::: Available records

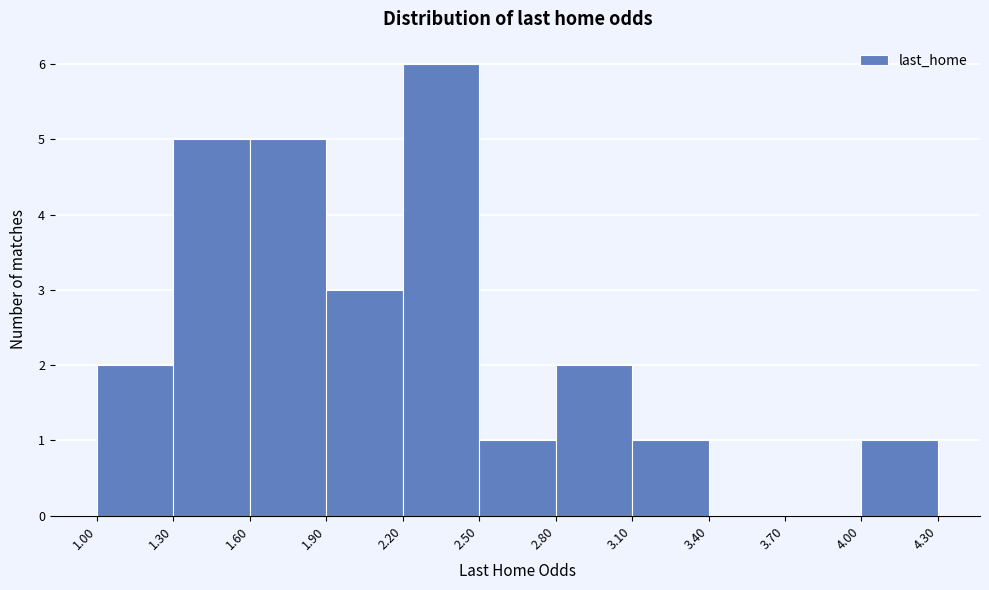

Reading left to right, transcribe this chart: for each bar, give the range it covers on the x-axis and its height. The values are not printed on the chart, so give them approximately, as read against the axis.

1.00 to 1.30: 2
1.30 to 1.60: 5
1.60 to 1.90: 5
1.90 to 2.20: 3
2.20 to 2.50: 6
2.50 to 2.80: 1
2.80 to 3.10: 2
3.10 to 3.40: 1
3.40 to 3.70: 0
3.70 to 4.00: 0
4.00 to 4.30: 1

::::::

__The task__. Rewrite the records with every "chart" changed to "graph" and nothing else altered. Omit the pictures from your version.

__Task response__.
Reading left to right, transcribe this graph: for each bar, give the range it covers on the x-axis and its height. The values are not printed on the graph, so give them approximately, as read against the axis.

1.00 to 1.30: 2
1.30 to 1.60: 5
1.60 to 1.90: 5
1.90 to 2.20: 3
2.20 to 2.50: 6
2.50 to 2.80: 1
2.80 to 3.10: 2
3.10 to 3.40: 1
3.40 to 3.70: 0
3.70 to 4.00: 0
4.00 to 4.30: 1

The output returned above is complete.